**Problem requirements**
Write out, without any changes, the part of the records that opens with the line containing "scientific name: Sunira circellaris" and closes with the line containing "genus: Persicaria", including both of those lines.

**Input rows**

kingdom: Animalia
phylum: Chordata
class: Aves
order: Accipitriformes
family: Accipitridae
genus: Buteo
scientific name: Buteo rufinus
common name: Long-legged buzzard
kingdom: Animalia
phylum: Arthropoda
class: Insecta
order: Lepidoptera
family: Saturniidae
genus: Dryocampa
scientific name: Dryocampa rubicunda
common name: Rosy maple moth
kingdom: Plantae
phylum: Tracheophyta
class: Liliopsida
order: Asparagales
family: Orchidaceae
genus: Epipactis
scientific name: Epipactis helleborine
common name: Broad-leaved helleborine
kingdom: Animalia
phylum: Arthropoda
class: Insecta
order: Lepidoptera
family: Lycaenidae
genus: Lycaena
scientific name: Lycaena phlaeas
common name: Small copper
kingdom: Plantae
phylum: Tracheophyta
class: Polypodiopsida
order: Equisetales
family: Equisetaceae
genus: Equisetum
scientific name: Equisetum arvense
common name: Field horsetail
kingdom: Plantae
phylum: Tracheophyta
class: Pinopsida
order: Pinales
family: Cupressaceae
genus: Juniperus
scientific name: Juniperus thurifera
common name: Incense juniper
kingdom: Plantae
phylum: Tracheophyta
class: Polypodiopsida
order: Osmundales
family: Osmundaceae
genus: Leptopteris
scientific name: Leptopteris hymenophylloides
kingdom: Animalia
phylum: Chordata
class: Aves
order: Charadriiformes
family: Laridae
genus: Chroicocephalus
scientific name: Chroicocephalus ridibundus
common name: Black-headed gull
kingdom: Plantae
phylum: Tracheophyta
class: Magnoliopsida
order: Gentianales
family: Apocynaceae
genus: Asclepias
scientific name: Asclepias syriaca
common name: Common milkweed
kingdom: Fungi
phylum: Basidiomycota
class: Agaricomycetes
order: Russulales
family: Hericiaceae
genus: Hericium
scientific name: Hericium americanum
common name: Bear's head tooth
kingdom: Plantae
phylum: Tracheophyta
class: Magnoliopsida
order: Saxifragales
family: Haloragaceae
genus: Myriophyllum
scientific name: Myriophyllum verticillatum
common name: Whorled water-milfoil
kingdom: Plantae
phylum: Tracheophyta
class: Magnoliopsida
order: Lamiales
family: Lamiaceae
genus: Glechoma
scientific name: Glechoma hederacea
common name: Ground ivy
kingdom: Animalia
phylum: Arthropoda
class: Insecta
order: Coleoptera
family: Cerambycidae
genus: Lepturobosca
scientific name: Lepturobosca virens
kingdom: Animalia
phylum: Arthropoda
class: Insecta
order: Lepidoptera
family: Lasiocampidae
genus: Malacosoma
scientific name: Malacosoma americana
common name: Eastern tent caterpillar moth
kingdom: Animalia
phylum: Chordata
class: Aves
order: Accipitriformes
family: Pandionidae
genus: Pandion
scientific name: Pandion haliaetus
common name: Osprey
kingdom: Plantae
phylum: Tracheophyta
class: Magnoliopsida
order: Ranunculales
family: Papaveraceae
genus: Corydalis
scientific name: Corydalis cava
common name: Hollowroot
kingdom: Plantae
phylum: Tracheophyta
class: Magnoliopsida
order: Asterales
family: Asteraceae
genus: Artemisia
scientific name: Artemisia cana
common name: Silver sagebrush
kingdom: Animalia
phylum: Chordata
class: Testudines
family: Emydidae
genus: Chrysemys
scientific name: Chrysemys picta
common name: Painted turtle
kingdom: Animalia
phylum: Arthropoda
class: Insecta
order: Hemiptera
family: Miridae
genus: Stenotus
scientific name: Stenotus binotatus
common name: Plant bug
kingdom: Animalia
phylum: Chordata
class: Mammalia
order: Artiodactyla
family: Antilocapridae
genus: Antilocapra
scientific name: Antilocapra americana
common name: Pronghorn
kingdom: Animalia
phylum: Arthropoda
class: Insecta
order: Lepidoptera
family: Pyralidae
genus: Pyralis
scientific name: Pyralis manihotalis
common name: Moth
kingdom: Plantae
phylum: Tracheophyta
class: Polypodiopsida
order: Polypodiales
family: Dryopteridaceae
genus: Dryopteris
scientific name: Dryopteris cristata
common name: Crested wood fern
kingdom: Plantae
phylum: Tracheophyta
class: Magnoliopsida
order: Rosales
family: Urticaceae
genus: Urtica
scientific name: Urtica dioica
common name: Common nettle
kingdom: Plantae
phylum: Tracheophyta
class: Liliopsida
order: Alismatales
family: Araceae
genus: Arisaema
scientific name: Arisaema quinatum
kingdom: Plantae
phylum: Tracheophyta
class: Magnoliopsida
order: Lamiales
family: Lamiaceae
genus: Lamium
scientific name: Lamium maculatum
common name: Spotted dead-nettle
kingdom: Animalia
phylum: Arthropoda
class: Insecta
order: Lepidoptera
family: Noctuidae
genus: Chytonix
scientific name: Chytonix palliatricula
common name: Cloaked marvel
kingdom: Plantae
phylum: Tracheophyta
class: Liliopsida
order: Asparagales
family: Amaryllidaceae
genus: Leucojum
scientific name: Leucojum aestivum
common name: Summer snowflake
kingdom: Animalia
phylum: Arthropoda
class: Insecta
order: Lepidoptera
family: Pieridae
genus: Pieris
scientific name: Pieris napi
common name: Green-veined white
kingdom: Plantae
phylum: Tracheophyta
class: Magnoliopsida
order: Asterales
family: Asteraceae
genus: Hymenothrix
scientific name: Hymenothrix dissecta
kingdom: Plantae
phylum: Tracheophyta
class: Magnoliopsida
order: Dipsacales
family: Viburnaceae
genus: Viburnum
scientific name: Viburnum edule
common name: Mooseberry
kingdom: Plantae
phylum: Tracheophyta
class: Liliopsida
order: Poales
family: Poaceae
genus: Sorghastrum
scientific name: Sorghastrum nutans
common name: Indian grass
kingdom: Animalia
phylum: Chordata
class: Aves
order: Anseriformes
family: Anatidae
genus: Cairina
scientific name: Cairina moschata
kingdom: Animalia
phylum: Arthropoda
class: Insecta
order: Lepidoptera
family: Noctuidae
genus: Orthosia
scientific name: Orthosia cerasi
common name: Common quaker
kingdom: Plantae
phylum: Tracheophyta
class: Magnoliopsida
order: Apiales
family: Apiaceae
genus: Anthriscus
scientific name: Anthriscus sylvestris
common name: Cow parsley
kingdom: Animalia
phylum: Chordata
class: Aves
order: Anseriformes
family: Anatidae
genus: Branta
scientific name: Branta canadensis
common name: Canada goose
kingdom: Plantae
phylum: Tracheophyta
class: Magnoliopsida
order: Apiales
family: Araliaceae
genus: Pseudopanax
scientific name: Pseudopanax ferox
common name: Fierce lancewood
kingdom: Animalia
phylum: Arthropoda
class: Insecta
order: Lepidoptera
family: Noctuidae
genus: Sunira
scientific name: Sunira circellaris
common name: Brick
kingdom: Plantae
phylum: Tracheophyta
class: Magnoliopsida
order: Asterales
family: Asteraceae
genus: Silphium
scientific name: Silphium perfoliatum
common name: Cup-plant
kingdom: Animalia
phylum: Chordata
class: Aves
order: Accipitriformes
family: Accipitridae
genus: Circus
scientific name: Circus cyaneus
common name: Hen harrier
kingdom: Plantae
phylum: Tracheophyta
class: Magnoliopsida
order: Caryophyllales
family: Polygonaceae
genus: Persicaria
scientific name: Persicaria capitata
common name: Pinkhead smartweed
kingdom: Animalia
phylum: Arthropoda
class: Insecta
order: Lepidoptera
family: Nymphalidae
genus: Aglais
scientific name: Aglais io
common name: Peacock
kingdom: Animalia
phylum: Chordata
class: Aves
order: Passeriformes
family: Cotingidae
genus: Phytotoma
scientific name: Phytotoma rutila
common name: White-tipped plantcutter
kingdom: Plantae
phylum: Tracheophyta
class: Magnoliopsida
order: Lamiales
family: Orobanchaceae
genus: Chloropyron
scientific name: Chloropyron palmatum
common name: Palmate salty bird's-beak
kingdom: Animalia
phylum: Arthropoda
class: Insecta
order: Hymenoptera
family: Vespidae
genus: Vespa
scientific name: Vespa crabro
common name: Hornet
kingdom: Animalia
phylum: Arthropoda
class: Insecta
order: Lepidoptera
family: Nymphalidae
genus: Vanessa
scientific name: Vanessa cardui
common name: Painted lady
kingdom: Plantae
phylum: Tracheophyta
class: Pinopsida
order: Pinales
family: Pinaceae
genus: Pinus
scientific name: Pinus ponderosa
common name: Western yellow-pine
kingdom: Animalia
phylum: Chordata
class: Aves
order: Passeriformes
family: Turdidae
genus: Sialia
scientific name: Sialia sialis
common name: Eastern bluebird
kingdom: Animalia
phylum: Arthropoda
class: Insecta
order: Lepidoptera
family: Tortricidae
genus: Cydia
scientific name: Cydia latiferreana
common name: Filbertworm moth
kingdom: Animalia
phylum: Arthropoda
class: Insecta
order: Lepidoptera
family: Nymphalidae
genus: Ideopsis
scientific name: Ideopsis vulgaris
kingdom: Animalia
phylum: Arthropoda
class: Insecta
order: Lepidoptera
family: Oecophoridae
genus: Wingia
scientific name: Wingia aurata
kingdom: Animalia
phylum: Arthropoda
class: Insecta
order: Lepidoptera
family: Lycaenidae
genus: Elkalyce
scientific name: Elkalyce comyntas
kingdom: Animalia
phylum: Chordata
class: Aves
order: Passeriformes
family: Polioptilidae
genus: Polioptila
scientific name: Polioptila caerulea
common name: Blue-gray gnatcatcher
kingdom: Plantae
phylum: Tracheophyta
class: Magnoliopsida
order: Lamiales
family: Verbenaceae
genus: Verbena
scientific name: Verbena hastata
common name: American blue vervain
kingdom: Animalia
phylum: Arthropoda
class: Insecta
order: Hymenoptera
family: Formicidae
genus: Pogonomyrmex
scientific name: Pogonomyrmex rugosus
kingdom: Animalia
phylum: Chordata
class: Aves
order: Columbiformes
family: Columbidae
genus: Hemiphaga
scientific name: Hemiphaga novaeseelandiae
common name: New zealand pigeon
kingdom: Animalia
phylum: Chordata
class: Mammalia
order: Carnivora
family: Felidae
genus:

**Completed exercise**
scientific name: Sunira circellaris
common name: Brick
kingdom: Plantae
phylum: Tracheophyta
class: Magnoliopsida
order: Asterales
family: Asteraceae
genus: Silphium
scientific name: Silphium perfoliatum
common name: Cup-plant
kingdom: Animalia
phylum: Chordata
class: Aves
order: Accipitriformes
family: Accipitridae
genus: Circus
scientific name: Circus cyaneus
common name: Hen harrier
kingdom: Plantae
phylum: Tracheophyta
class: Magnoliopsida
order: Caryophyllales
family: Polygonaceae
genus: Persicaria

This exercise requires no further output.